Our question to you is:

If you meet one of these genuinely interested, thrilling, compelling, interesting and intelligent and sweet, and beautiful and smart girl will you take time to get to know her, to understand if she is really the one? Or will you just flirt because she was looking extremely gorgeous at the party tonight and call her “hot” but would you, or would you not, refuse to make plans with her, speak with her, see her again, and once again return to party and search once more for this "nice girl" who you just cannot seem to find?

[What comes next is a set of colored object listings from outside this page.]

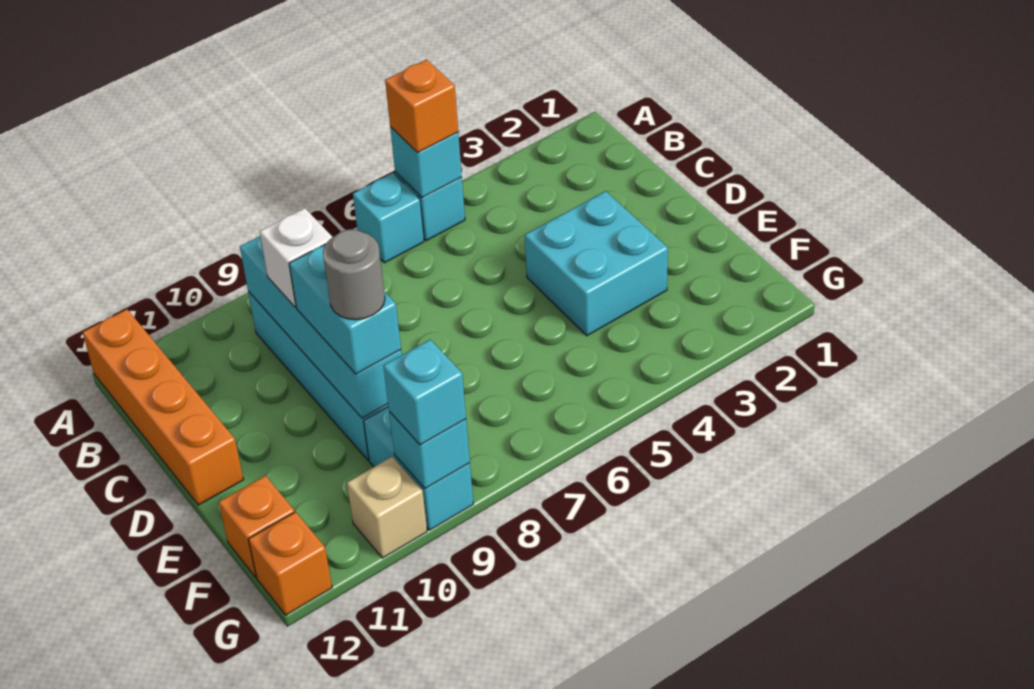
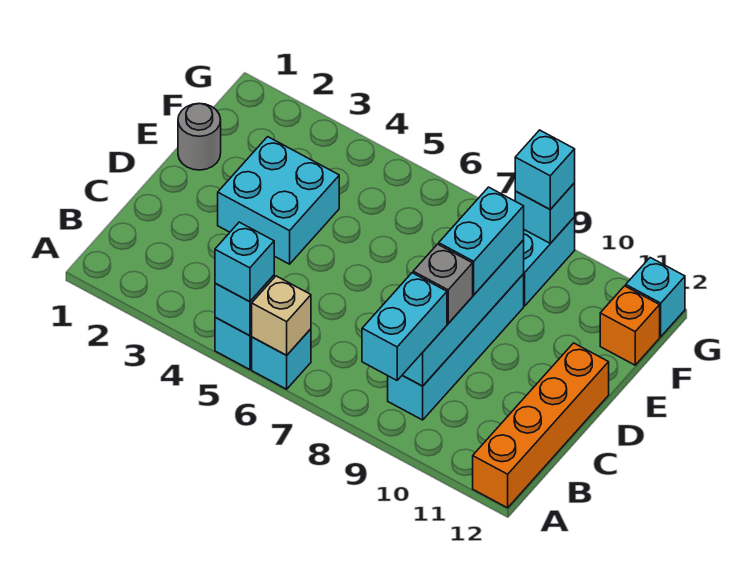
orange 1x1 brick [385,60,458,153] -> cyan 1x1 brick [215,222,274,302]
none -> cyan 1x2 brick [362,273,447,380]
white 1x1 brick [260,208,332,307] -> grey 1x1 brick [413,244,473,323]
grey 1x1 round brick [323,230,385,320] -> grey 1x1 round brick moved to [178,104,221,170]
tan 1x1 brick [347,457,427,558] -> tan 1x1 brick moved to [252,276,311,355]
orange 1x1 brick [248,512,332,615] -> cyan 1x1 brick [626,258,685,337]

So don't say you're on the lookout for the nice girls, guys, when you pass us up on every step you take. There is a nice girl in every girl. Sometimes we go undercover; sometimes we go in disguise; sometimes when that girl in the low cut top or the too tight dress won't answer your whistle... you should know…

we might say we like the attention, we might blush and giggle and turn back to our friends, but we're all thinking the same thing.

"This isnt me... Tomorrow morning I'll be wearing a T-shirt and pyjamas… without make up, eating breakfast with my bestfriend talking about how heels hurt… See through the disguise, See the real me"

You never do. Why? Because you only see the exterior, you only see the hot girl who flirts with you. You don't want the nice girl… so dont say you're looking for a relationship - relationships take time and energy and compromise, three things we're willing to extend - but in return, we're looking for love, loyalty and trust, three things you never seem willing to express. Maybe "nice guys finish last", but in the race they're running they're chasing after all the easy-targets... the nice girls are waiting at the finish line with a bottle of water, a towel and a hug, hoping against hope that maybe you'll realize that they're the ones that you want at the end of that silly race.